”Waktu untuk Berdiam Diri”
”BERBICARA itu perak, berdiam diri itu emas.” Demikianlah bunyi pepatah kuno yang konon berasal dari Asia. Menurut Brewer’s Dictionary of Phrase and Fable, padanan pepatah ini dalam bahasa Ibrani ialah, ”Jika sepatah kata nilainya satu syekel, berdiam diri nilainya dua syekel.” Dan, Raja Salomo yang bijaksana dari Israel zaman dahulu menulis, ”Untuk segala sesuatu ada masanya, untuk apapun di bawah langit . . . ada waktu untuk berdiam diri, ada waktu untuk berbicara.”—Pkh. 3:1, 7, Terjemahan Baru.
Kalau begitu, apakah lebih baik berdiam diri daripada berbicara? Kata ”berdiam diri” dan ”senyap” sering muncul dalam Alkitab. Ikatan kalimat dari pemunculan kata-kata ini menyingkapkan pentingnya berdiam diri setidaknya dalam tiga bidang kehidupan. Mari kita cermati bagaimana berdiam diri merupakan tanda respek, sebagai bukti kebijaksanaan dan daya pengamatan, serta bantuan untuk merenung.
Tanda Respek
Berdiam diri merupakan tanda respek atau hormat. Nabi Habakuk berkata, ”Yehuwa berada di baitnya yang kudus. Berdiam dirilah di hadapannya, hai, seluruh bumi!” (Hab. 2:20) Para penyembah sejati perlu ”menanti, ya, dengan senyap, keselamatan dari Yehuwa”. (Rat. 3:26) Sang pemazmur bernyanyi, ”Berdiam dirilah di hadapan Yehuwa dan nantikanlah dia dengan kerinduan. Janganlah panas hati kepada siapa pun yang membuat jalannya berhasil, kepada orang yang melaksanakan gagasan-gagasannya.”—Mz. 37:7.
Dapatkah kita memuji Yehuwa tanpa kata-kata? Nah, bukankah kadang-kadang kita begitu mengagumi keindahan ciptaan sehingga kita tak mampu berkata-kata? Bukankah merenungkan kehebatan demikian juga merupakan cara memuji sang Pencipta dalam hati kita? Pemazmur Daud mengawali salah satu melodinya, dengan mengatakan, ”Bagimu ada pujian—kesenyapan—, oh, Allah, di Zion; dan kepadamu ikrar akan dibayarkan.”—Mz. 65:1.

#####

Teruskan teks tentang berdiam diri setelah kalimat terakhir yang tersedia. Entri-entri berikut merupakan bahan tersendiri yang terpisah dari teks tentang berdiam diri.

#####

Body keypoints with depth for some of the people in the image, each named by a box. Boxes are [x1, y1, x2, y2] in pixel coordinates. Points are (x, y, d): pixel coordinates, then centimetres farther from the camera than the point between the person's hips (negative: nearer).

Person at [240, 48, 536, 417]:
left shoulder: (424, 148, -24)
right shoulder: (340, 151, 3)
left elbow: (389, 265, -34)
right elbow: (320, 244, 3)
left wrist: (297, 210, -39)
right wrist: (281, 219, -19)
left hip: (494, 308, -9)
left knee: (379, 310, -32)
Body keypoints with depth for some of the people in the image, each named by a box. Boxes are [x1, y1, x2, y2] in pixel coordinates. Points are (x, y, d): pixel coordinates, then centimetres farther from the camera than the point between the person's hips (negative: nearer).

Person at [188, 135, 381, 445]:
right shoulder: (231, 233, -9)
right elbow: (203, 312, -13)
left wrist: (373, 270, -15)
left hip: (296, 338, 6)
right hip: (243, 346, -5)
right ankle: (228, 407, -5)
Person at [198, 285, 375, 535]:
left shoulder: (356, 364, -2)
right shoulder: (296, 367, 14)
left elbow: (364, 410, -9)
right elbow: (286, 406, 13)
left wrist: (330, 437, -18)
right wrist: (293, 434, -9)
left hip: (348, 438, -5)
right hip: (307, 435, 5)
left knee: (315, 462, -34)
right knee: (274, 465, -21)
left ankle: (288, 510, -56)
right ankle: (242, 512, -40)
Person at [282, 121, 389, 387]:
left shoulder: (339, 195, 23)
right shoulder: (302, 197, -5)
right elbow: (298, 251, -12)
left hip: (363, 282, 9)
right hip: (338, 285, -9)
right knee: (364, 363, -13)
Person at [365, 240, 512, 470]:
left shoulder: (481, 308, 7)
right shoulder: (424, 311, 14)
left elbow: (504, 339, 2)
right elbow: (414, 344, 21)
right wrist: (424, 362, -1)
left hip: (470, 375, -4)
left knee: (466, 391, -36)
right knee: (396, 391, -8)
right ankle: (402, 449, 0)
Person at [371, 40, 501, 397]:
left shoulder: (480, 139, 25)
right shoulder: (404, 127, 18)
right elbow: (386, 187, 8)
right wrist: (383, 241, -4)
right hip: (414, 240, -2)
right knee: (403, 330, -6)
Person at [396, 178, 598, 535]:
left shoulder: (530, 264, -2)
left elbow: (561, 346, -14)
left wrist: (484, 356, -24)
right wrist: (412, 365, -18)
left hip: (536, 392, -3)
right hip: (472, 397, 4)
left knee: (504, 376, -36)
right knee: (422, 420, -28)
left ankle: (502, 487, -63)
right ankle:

#####

• Bagian Jawaban
Sebagaimana Yehuwa sendiri layak mendapatkan respek kita, demikian pula kata-kata yang diucapkan-Nya. Sebagai contoh, sewaktu Musa nabi Allah menyampaikan khotbah perpisahannya kepada bangsa Israel, ia beserta para imam menasihati hadirin, dengan berkata, ”Diamlah . . . , engkau harus mendengarkan perkataan Yehuwa, Allahmu.” Bahkan anak-anak perlu menyimak pada waktu umat itu berhimpun untuk mendengarkan Hukum Allah dibacakan. ”Kumpulkan bangsa itu,” kata Musa, ”pria, wanita, anak-anak kecil . . . agar mereka mendengarkan dan belajar.”—Ul. 27:9, 10; 31:11, 12.
Sungguh pantas bagi para penyembah Yehuwa di zaman modern ini untuk mendengarkan dengan penuh respek pengajaran yang mereka terima di perhimpunan, termasuk di kebaktian yang besar! Sewaktu kebenaran Alkitab yang penting disampaikan dari mimbar, tidakkah akan menunjukkan kurangnya respek terhadap Firman Allah jika kita mengobrol dengan orang lain? Selama acara berlangsung, itulah waktunya untuk berdiam diri dan menyimak.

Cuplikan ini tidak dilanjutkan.